Fill your stomach and then eat what you want.

Avoid Untasty Meals – Yup

Food cravings are mostly an emotional issue, and eating boring untasty meals (if you are following a diet, for example) is a guaranteed way to developing food cravings for those tasty snacks and treats you love.

So eat healthy AND tasty.

Avoid Becoming Extremely Hungry – Yup

Extreme hunger means that the level of sugar in blood drops to a critical point and the energy from fat tissues is not burned for some reason, or is already exhausted. In this condition, the brain starts to panic because it consumes mostly glucose. Without glucose, you are guaranteed fainting, nausea, and general dysfunction. So food cravings arise to make you eat anything and everything, in the hopes of getting that the body needs at the moment.

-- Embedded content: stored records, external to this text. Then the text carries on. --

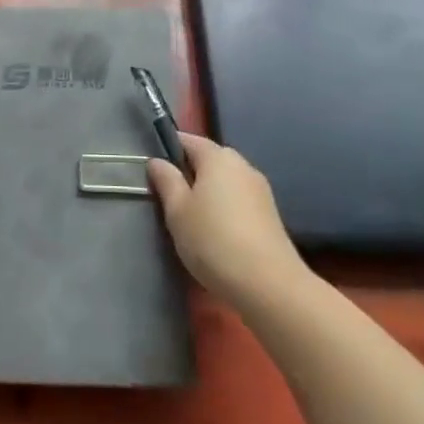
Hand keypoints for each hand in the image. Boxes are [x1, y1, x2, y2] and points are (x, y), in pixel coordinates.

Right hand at [148, 132, 304, 309]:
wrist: (268, 284)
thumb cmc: (213, 240)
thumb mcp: (177, 211)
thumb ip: (166, 181)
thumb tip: (157, 161)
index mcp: (218, 157)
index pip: (188, 140)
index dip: (168, 150)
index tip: (154, 171)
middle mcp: (242, 165)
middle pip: (209, 160)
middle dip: (189, 173)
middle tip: (169, 200)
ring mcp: (260, 189)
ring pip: (224, 182)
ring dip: (207, 193)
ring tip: (191, 220)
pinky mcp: (269, 214)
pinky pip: (238, 200)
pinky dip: (224, 208)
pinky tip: (216, 233)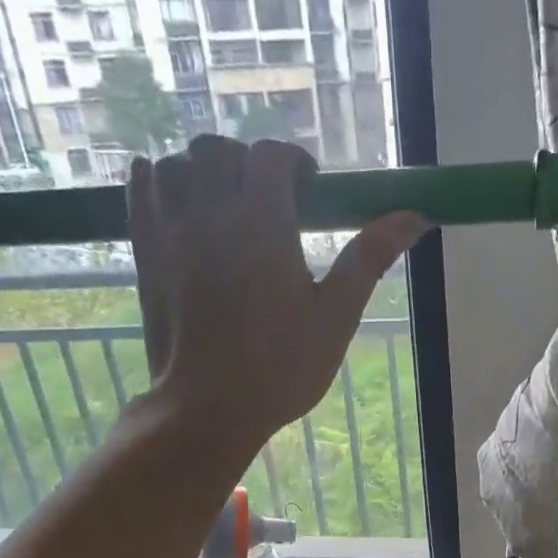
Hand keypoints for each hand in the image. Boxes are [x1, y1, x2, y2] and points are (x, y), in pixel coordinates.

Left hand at [128, 136, 428, 451]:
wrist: (208, 407)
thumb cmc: (281, 368)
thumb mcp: (336, 317)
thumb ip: (369, 259)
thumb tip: (418, 215)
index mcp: (263, 223)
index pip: (272, 156)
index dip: (294, 163)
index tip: (308, 191)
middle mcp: (212, 212)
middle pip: (219, 150)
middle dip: (246, 163)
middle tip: (267, 200)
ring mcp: (170, 230)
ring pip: (177, 163)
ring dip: (202, 170)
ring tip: (222, 202)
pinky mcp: (144, 253)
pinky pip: (139, 188)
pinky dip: (156, 179)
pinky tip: (173, 196)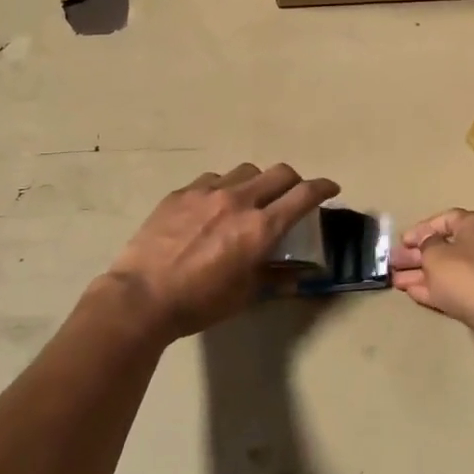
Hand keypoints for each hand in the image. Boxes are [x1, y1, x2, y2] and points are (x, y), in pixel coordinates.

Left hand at [104, 163, 339, 343]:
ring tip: (249, 199)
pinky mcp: (181, 192)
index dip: (323, 188)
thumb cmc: (199, 303)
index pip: (304, 195)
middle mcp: (239, 200)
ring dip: (257, 182)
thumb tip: (296, 276)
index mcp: (261, 228)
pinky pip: (212, 179)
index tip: (331, 188)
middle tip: (292, 195)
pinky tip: (212, 206)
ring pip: (245, 171)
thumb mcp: (244, 295)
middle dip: (294, 181)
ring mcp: (207, 192)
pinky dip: (223, 188)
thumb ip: (274, 278)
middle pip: (279, 173)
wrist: (141, 296)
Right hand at [391, 209, 473, 344]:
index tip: (402, 241)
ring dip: (422, 274)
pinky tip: (413, 293)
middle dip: (417, 255)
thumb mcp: (436, 255)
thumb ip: (426, 244)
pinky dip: (435, 289)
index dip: (422, 229)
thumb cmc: (466, 276)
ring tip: (395, 281)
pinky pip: (456, 289)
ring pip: (449, 271)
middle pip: (446, 246)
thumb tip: (428, 242)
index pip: (446, 219)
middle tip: (393, 262)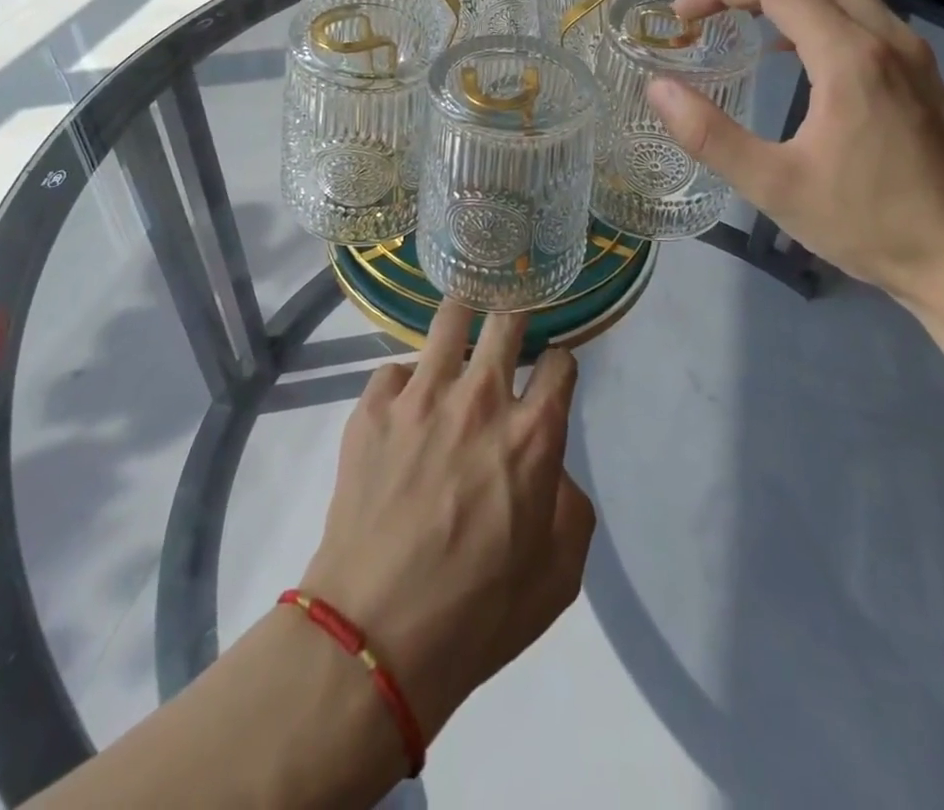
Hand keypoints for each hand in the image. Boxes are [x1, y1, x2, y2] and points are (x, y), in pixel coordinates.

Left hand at [300, 304, 593, 742]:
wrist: (376, 632)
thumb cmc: (479, 611)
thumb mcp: (559, 573)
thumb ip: (569, 504)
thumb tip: (549, 467)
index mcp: (533, 434)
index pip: (560, 363)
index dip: (562, 361)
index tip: (554, 368)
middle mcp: (481, 398)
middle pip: (507, 320)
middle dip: (517, 310)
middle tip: (512, 315)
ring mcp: (421, 396)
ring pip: (449, 320)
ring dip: (462, 316)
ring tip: (462, 318)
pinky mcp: (373, 407)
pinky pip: (394, 369)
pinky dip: (405, 380)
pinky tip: (404, 403)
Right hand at [647, 0, 943, 308]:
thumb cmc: (869, 225)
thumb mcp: (775, 187)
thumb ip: (710, 135)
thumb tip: (657, 88)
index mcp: (850, 57)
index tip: (680, 16)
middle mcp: (885, 35)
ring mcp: (909, 49)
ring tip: (733, 7)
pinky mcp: (918, 68)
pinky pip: (858, 9)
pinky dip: (812, 4)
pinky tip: (786, 44)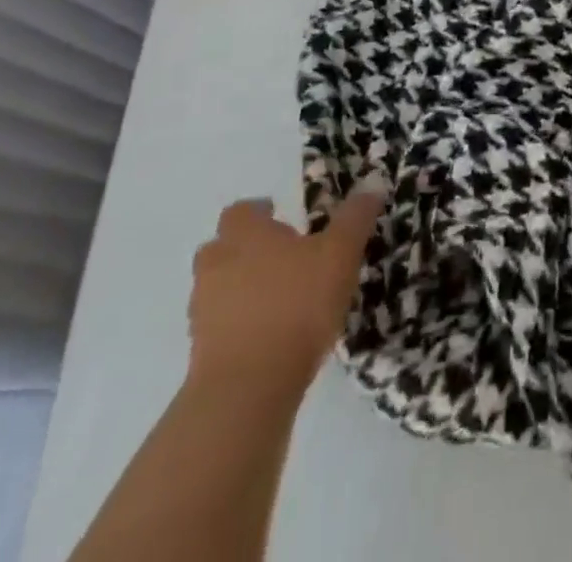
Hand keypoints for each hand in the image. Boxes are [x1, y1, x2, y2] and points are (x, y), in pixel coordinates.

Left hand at [186, 188, 385, 407]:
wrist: (248, 389)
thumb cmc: (297, 305)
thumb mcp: (340, 254)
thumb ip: (355, 217)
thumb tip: (372, 182)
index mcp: (245, 235)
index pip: (241, 211)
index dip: (259, 212)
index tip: (280, 216)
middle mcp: (217, 266)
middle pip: (221, 248)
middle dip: (244, 249)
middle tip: (279, 256)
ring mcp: (202, 311)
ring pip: (217, 287)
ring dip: (239, 288)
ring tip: (277, 298)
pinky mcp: (200, 353)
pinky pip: (219, 326)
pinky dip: (238, 325)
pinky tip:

The strategy is never becoming extremely hungry.

Move Before You Eat – Maybe

When the sugar levels in the blood drop, but no energy from fat tissues is extracted by the body, you start feeling food cravings. A smart method to manage food cravings is to move for 15-20 minutes before eating what you are craving for. 20 minutes of walking, or dancing for your favorite songs, will extract fats from your tissues and the body will receive the energy source it wants. The chances are high that after 20 minutes of movement you will not be hungry at all, or you will be able to control your cravings.

Even if you are not able to control your cravings to the degree you would love to, you still know that you did a 20-minutes walk before eating, so this snack will be burned a lot faster.

Avoid All Or Nothing Approach – Yup

Most people consider that eating a candy in the middle of the day means that their healthy lifestyle is now ruined for the rest of the day. Therefore, they can now eat a bucketful of candies, just because it all makes no sense now. 

Well, WRONG. If you eat, say, 4 meals a day, make three healthy and one not-so-healthy. You can be more cunning and place the not-so-healthy meal closer to the end of the day, to avoid this “all ruined now” feeling.

To manage food cravings efficiently, pay attention to what you eat and how. These smart tips will help you go through your food cravings unharmed.